(Stored data entries)
== Segment start ==

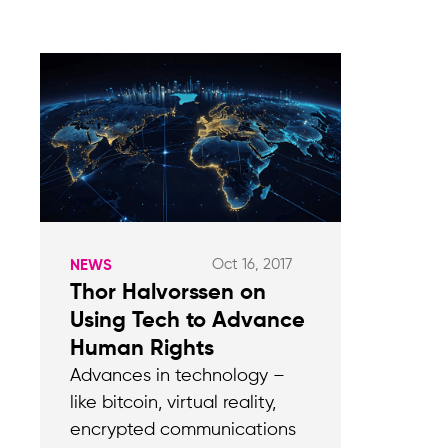
Oct 16, 2017
NEWS
Thor Halvorssen on
Using Tech to Advance
Human Rights
Advances in technology –
like bitcoin, virtual reality,
encrypted communications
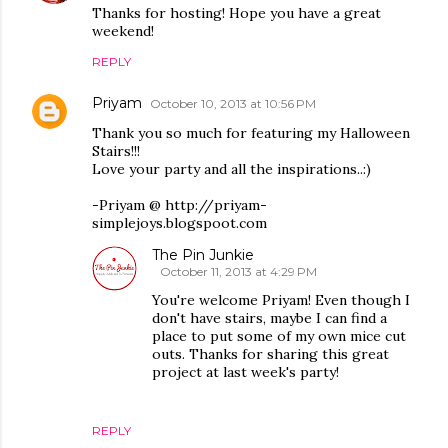
Thanks for hosting! Hope you have a great
weekend!
REPLY
Priyam
October 10, 2013 at 10:56 PM
Thank you so much for featuring my Halloween
Stairs!!!
Love your party and all the inspirations..:)
-Priyam @ http://priyam-
simplejoys.blogspoot.com
The Pin Junkie
October 11, 2013 at 4:29 PM
You're welcome Priyam! Even though I
don't have stairs, maybe I can find a
place to put some of my own mice cut
outs. Thanks for sharing this great
project at last week's party!
REPLY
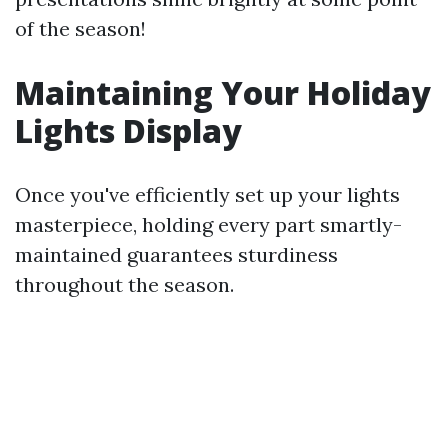
of the season!
Maintaining Your Holiday
Lights Display
Once you've efficiently set up your lights
masterpiece, holding every part smartly-
maintained guarantees sturdiness
throughout the season.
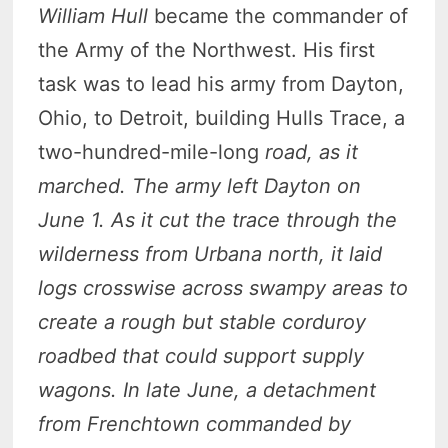
William Hull
became the commander of
the Army of the Northwest. His first
task was to lead his army from Dayton,
Ohio, to Detroit, building Hulls Trace, a
two-hundred-mile-long
road, as it
marched. The army left Dayton on
June 1. As it cut the trace through the
wilderness from Urbana north, it laid
logs crosswise across swampy areas to
create a rough but stable corduroy
roadbed that could support supply
wagons. In late June, a detachment
from Frenchtown commanded by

== Segment end ==

### WHAT IS REQUIRED
Lines from the one holding "masterpiece, holding every" down to the last line of the entries above must be retyped exactly, inclusive of both, with no pictures and nothing else.

### EXERCISE SOLUTION
masterpiece, holding every part smartly-
maintained guarantees sturdiness
throughout the season.
William Hull
became the commander of
the Army of the Northwest. His first
task was to lead his army from Dayton,
Ohio, to Detroit, building Hulls Trace, a
two-hundred-mile-long
road, as it
marched. The army left Dayton on
June 1. As it cut the trace through the
wilderness from Urbana north, it laid
logs crosswise across swampy areas to
create a rough but stable corduroy
roadbed that could support supply
wagons. In late June, a detachment
from Frenchtown commanded by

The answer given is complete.